**Goal of the exercise:** Check every line below for the word "lines" and copy the ones that have it.

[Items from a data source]

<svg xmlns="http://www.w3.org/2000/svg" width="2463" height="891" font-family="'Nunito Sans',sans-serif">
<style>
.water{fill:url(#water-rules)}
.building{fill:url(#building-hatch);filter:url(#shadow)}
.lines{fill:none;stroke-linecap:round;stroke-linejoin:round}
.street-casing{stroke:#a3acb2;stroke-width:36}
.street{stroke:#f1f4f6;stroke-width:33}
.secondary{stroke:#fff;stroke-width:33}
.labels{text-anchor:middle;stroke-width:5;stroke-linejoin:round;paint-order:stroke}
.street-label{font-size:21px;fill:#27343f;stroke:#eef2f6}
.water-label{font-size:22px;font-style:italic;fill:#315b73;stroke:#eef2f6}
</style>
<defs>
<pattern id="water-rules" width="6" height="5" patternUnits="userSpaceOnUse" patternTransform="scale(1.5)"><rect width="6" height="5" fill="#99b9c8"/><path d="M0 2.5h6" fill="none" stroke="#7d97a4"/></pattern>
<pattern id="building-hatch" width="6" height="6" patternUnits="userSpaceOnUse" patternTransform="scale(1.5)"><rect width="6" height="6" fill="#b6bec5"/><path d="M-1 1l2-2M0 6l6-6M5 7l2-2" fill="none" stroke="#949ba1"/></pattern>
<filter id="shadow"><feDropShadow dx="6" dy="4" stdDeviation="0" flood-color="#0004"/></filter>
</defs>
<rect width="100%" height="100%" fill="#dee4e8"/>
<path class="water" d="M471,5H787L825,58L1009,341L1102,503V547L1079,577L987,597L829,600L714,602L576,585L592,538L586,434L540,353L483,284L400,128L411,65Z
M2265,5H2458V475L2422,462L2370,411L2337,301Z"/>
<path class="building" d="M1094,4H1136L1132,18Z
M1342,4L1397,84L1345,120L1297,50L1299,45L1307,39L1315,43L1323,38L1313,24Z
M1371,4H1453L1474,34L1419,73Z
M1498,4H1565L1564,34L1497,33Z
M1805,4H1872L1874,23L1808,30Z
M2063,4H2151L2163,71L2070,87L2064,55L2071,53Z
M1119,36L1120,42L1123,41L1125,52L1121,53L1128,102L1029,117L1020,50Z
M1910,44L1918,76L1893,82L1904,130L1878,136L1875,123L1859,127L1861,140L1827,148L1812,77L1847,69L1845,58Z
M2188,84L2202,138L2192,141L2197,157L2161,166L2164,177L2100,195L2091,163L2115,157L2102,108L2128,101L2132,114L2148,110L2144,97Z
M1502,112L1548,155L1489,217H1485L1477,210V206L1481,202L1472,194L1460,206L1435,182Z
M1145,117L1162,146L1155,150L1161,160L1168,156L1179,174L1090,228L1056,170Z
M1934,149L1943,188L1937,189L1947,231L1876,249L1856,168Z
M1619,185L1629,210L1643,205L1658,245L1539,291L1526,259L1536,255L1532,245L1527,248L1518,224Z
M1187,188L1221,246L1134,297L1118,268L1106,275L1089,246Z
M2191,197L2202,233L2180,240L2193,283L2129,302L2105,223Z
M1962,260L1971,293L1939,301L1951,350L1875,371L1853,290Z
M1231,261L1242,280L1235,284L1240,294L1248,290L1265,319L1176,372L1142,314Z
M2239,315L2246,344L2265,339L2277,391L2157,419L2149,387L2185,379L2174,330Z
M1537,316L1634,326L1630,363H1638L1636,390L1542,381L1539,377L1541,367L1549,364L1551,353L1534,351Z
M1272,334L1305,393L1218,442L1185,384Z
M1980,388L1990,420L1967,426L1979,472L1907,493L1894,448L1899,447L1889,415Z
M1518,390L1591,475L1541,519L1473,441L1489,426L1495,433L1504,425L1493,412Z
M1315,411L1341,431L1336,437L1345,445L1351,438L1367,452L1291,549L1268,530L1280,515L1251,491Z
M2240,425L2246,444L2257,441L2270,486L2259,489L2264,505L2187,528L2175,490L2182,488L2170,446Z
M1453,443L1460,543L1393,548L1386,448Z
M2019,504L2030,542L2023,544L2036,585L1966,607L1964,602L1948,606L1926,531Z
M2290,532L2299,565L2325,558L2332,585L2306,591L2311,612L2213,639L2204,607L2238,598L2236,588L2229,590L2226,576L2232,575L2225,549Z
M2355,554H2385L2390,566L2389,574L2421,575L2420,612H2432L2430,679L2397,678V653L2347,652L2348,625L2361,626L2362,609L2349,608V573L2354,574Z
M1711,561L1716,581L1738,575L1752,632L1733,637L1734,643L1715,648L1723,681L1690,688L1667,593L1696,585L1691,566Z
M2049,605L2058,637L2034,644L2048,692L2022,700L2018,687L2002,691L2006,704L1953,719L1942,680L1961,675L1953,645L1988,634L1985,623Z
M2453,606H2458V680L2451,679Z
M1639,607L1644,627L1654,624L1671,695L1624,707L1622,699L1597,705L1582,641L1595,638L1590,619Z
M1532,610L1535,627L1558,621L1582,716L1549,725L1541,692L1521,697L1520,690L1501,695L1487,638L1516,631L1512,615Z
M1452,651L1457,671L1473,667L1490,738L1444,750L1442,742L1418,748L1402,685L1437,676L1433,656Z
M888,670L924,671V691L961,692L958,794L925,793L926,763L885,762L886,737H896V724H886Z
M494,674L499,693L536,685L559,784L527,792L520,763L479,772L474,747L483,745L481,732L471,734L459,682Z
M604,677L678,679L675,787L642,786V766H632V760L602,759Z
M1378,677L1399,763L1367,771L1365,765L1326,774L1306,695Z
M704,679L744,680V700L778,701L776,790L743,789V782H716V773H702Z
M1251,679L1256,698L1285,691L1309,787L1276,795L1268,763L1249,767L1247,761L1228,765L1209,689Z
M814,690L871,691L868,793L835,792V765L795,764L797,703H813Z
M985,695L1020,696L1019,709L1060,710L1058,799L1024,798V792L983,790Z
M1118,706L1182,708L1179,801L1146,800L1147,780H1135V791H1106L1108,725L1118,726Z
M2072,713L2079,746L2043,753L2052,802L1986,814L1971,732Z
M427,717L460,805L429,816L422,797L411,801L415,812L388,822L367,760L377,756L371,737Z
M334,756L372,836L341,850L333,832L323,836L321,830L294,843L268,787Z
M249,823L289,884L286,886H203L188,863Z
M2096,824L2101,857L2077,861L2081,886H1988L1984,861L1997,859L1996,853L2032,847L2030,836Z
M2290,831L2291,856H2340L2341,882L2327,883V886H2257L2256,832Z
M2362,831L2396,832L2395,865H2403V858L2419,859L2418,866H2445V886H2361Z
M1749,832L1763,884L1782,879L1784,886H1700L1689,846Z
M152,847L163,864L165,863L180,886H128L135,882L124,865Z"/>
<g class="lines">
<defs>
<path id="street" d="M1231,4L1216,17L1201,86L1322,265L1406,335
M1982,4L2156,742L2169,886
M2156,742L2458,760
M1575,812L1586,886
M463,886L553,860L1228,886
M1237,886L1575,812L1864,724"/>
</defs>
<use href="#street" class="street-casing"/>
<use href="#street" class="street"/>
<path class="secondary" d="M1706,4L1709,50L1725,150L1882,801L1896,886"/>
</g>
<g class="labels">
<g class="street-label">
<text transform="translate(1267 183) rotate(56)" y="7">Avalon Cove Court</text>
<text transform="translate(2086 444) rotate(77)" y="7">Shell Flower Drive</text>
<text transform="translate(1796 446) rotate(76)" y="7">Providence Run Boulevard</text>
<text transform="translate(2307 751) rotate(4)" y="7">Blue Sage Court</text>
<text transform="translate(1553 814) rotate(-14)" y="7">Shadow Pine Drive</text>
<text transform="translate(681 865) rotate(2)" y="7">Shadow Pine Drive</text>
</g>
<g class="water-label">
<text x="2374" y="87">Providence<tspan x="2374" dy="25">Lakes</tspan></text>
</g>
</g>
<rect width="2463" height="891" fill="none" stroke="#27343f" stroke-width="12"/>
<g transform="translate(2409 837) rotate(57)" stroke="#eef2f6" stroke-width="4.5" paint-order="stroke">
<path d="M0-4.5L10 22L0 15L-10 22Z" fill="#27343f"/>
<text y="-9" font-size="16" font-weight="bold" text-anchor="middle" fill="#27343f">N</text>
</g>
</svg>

**Exercise response:**
.lines{fill:none;stroke-linecap:round;stroke-linejoin:round}
<g class="lines">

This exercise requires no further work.